__Parts of the exercise__:
(1) Using the Vllaznia club history, decide whether each of these statements agrees with it: (a) the Loro Boriçi Stadium was built in 1952; (b) Vllaznia has won eight Kategoria Superiore titles; (c) Indipendenca Shkodër won its October 1913 game against the Austro-Hungarian Imperial Navy. Answer yes or no for each, quoting the words of the text that decide it.
(2) Extend the Vllaznia club history by a further paragraph, picking up after its final sentence.

__Document extract__:
◆ ◆ ◆ ◆ ◆ ◆ ◆

Klubi I Futbollit Vllaznia Shkodër, commonly known as Vllaznia is an Albanian football club based in the city of Shkodër. It is the association football branch of the Vllaznia Sports Club, which was founded on 16 February 1919. It is also the oldest club in Albania which means it is the first club created in Albania. The club have competed in every edition of Kategoria Superiore since 1930, which is the top tier of football in Albania, besides in the 1956–57, 1961-62 and 2018-19 football seasons.

Vllaznia is one of the most successful football clubs in Albania, having won nine Kategoria Superiore titles, eight Albanian Cups and two Albanian Supercups. They have only been relegated from the Kategoria Superiore three times in 1956 due to a disqualification, in 1961, and for the last time in decades in 2018.

The club's ground has been the Loro Boriçi Stadium since it was built in 1952, which is named after former Vllaznia and Albania national team captain. In 2016, the stadium was rebuilt into modern all-seater at the cost of  €17 million, and it now has a capacity of 16,022, making it the second largest stadium in Albania and the current home of the national team.

History

Background history

Football was introduced to the city of Shkodër in 1908, when a Maltese priest, Father Gut Ruter, brought a football into the city, which is considered to be the first time football was played in the country. The first football club formed in Albania was Indipendenca Shkodër, which began operating in 1912 under the guidance of founder Palokë Nika, who was also the captain of the team. The first football game organised in city took place in October 1913 between Indipendenca Shkodër and the occupying Austro-Hungarian Imperial Navy. It was the first time a football team composed of Albanians had played foreigners, making it the first international game to ever take place involving an Albanian team, as well as being the first 90-minute football game to be played with two 45 minute halves in the country. Indipendenca Shkodër lost the game 2–1, with the captain Palokë Nika scoring the only goal for the home side.

◆ ◆ ◆ ◆ ◆ ◆ ◆

[Stored data entries]
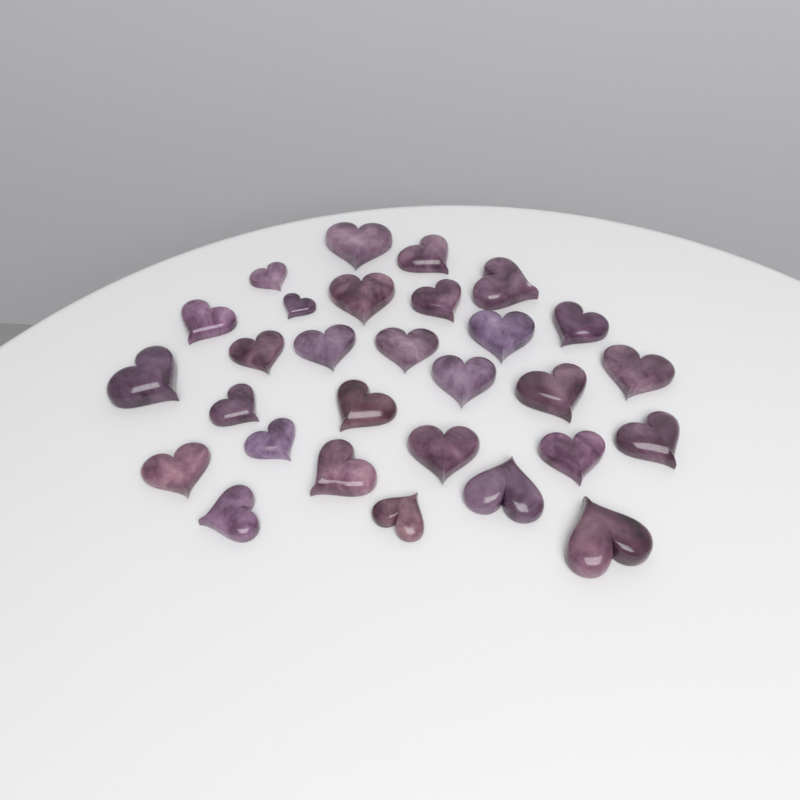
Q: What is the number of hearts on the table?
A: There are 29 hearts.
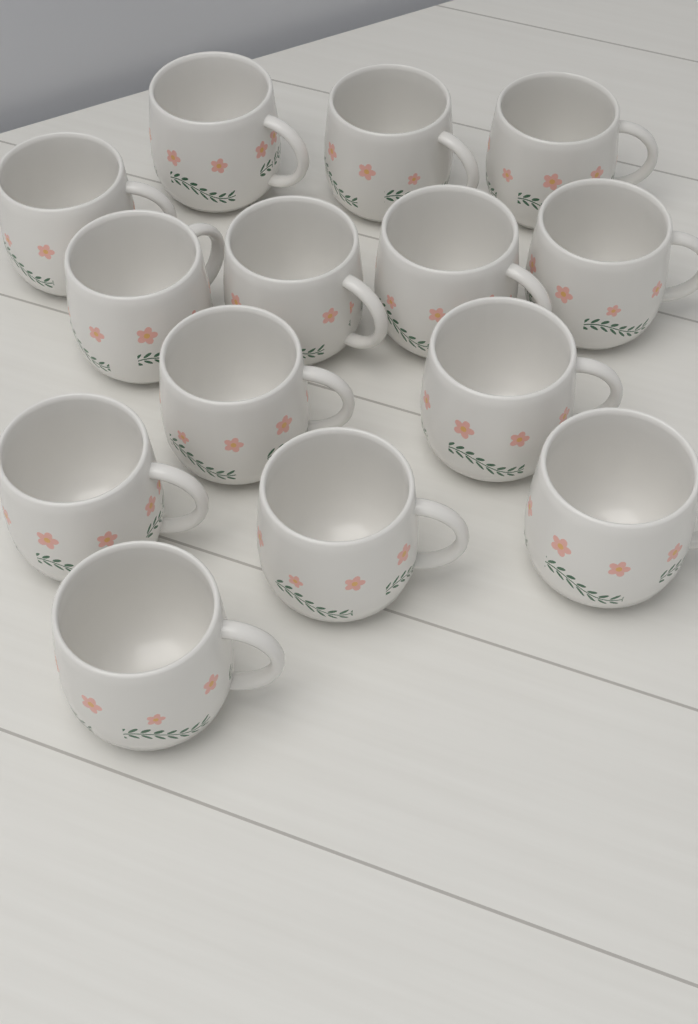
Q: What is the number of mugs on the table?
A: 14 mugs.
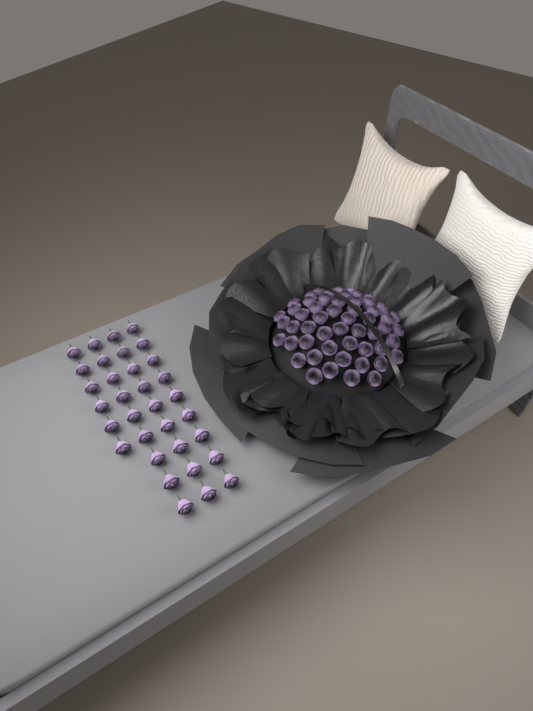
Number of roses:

◆ ◆ ◆ ◆ ◆ ◆ ◆

__Response list__:
(1)
(a) Yes: "since it was built in 1952"
(b) No: "having won nine Kategoria Superiore titles"
(c) No: "Indipendenca Shkodër lost the game 2–1"

(2)
Early history

Following the rise in popularity of football in the city, this prompted Palokë Nika along with other sportspeople in the city to form a club that would cater for many sports including football and on 16 February 1919 the Vllaznia Sports Society was formed. Vllaznia is a concept in Albanian culture often translated as "brotherhood;" it refers to loyalty to one's fis (clan, tribe). They played games against other Albanian teams, notably playing KF Tirana in their first ever game in October 1920. The club also played international games, the first of which was against the occupying Italian troops on 23 May, who beat Vllaznia 1–0. Later in the year for Albanian Independence Day on 28 November Vllaznia organised another football game against an Italian selection again, this time losing 5–1. The club's first game outside of Albania was played on 31 August 1922 in Montenegro against FK Lovćen Cetinje, a match which they lost 4–0. The club would continue to play domestic friendly games until the creation of the Albanian Football Association in 1930 and the start of the Kategoria e Parë in the same year.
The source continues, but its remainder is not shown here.